Can you turn the red off so I can read it?


----------



## Eleonita (May 7, 2011)

I´ve changed it..


----------



## CharlieBrown (May 10, 2011)

At your age, and let me assure you I am no pro. Just read my recent posts, as I am new too. I read a book called. "We love each other but...) By Ellen Wachter. What a book and at your young ages and new marriage, it will be the best thing for both of you to read. Just my opinion.


----------



## Rough Patch Sewing (Apr 18, 2011)

From reading your post, it seems that you and your husband are living with family, my wife and I, due to trying to regain financial stability reasons are living with my wife's parents. Is your husband's family aware of your husband's face slapping physical abuse?

Is there anyone that can intervene and tell your husband that he is being abusive, disrespectful and putting your marriage in jeopardy? If he will not listen to you, will he listen to someone he respects?

The abuse needs to be addressed and he needs to be held accountable by other people concerning this.

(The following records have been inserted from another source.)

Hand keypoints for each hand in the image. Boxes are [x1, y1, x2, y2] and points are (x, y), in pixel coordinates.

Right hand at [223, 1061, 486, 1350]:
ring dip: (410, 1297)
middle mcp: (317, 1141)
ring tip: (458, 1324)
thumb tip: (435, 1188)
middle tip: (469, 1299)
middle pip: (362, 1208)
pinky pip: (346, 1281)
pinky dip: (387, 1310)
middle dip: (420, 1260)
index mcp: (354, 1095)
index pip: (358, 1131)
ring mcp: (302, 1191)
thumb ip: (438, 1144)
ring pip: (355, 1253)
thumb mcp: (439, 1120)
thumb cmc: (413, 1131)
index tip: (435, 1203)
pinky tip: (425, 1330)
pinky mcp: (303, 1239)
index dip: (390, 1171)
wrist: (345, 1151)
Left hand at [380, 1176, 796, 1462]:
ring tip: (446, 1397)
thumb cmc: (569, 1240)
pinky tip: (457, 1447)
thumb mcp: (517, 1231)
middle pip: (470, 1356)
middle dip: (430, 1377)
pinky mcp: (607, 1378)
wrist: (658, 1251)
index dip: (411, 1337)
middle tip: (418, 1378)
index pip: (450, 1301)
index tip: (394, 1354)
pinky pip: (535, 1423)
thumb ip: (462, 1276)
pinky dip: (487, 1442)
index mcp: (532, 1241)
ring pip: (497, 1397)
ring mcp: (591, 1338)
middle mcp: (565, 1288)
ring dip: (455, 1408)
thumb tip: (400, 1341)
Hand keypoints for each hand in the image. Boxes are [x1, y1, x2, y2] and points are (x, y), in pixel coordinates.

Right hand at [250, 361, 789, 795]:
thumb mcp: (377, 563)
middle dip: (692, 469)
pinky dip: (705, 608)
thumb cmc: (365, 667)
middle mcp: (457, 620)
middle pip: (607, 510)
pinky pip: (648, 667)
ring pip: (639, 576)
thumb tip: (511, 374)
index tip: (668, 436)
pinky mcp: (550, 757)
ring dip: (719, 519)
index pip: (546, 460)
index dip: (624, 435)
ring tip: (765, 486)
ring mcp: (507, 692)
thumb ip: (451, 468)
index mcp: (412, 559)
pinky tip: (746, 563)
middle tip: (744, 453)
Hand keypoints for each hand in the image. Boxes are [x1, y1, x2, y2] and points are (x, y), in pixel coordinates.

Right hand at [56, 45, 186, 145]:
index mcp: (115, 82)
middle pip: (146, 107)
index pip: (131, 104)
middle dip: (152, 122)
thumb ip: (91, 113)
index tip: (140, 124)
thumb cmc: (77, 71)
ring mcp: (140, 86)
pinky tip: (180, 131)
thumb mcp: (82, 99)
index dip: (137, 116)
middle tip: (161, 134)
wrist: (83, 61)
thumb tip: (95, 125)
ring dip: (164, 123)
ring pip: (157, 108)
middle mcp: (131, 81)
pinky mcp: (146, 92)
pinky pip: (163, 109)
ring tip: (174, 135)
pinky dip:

Before I can give you any further advice, I do not know if there is any thing that anyone can do to help you in your efforts to save the marriage. Point blank, abuse in a marriage needs to be addressed and stopped for any other marriage saving help to take place. Your safety is the number one concern at this point.

I hope that things do change and that he is willing to admit that he is abusive towards you, that it is a problem, he regrets his actions and that he shows clear signs of getting help for the way he abuses you.


----------



## Rough Patch Sewing (Apr 18, 2011)

I had a sister who was abused and I am glad that she is safe now and with a man who loves her very much.

She sought help for her situation. Is there any resource like that that you can turn to for advice and help?


----------